**TEXT SECTION:**
**********
For head_dim=64 (TMEM-P, working), P is stored in TMEM at column offset `tmem_p0_offset=32` using the register bridge pattern (FP32 `exp2` values stored as BF16 via recast_ptr). For head_dim>64, P must go to SMEM instead.
The `sP` SMEM buffer is allocated with `smem.allocate_tensor(element_type=BF16, layout=p_smem_s.outer, byte_alignment=128, swizzle=p_smem_s.inner)` and has the PV MMA's A-operand SMEM layout, which is designed for `pv_mma.make_fragment_A(sP)` to read correctly during the PV GEMM.
**********
**DATA EXCERPTS:**

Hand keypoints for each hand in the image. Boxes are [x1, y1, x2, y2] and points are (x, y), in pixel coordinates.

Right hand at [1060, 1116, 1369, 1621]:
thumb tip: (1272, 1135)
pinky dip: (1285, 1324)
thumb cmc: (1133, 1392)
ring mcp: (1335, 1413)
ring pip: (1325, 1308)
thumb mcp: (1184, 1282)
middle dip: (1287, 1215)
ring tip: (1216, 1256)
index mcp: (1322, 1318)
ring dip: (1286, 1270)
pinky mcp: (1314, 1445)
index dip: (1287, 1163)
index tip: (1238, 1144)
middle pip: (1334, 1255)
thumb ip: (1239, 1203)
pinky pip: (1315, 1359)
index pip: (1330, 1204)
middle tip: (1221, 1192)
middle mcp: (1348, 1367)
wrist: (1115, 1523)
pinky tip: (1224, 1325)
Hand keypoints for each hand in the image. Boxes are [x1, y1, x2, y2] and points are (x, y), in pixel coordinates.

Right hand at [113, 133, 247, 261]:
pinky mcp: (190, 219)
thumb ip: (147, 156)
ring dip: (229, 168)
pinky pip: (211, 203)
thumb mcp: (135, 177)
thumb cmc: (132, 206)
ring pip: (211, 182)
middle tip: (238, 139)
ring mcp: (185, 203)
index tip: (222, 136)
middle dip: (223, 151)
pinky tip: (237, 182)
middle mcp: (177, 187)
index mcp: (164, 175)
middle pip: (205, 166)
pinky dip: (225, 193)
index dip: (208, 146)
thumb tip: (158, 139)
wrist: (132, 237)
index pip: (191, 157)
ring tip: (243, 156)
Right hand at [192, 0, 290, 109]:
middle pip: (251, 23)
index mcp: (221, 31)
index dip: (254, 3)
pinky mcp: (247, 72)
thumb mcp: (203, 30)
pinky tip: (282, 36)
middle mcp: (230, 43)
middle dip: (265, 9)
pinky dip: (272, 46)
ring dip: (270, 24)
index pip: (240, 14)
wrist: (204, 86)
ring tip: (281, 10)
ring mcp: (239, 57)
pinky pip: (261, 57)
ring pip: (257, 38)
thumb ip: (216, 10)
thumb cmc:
**********
**TASK REQUIREMENTS:**
1. Please reproduce the text on storing P word for word, beginning at the words containing "For head_dim=64 (TMEM-P, working), P" and stopping after "the PV GEMM.".
2. Answer these questions from the text on storing P:
(a) At what column offset is P stored in TMEM for head_dim=64?
(b) What byte alignment is used when the sP buffer is allocated?
(c) Which call is the sP layout designed to let read correctly during the PV GEMM?
The rows come from a different source.

**RESPONSES:**
1.
For head_dim=64 (TMEM-P, working), P is stored in TMEM at column offset `tmem_p0_offset=32` using the register bridge pattern (FP32 `exp2` values stored as BF16 via recast_ptr). For head_dim>64, P must go to SMEM instead.
The `sP` SMEM buffer is allocated with `smem.allocate_tensor(element_type=BF16, layout=p_smem_s.outer, byte_alignment=128, swizzle=p_smem_s.inner)` and has the PV MMA's A-operand SMEM layout, which is designed for `pv_mma.make_fragment_A(sP)` to read correctly during the PV GEMM.

2.
(a) 32 (`tmem_p0_offset=32`)
(b) 128
(c) `pv_mma.make_fragment_A(sP)`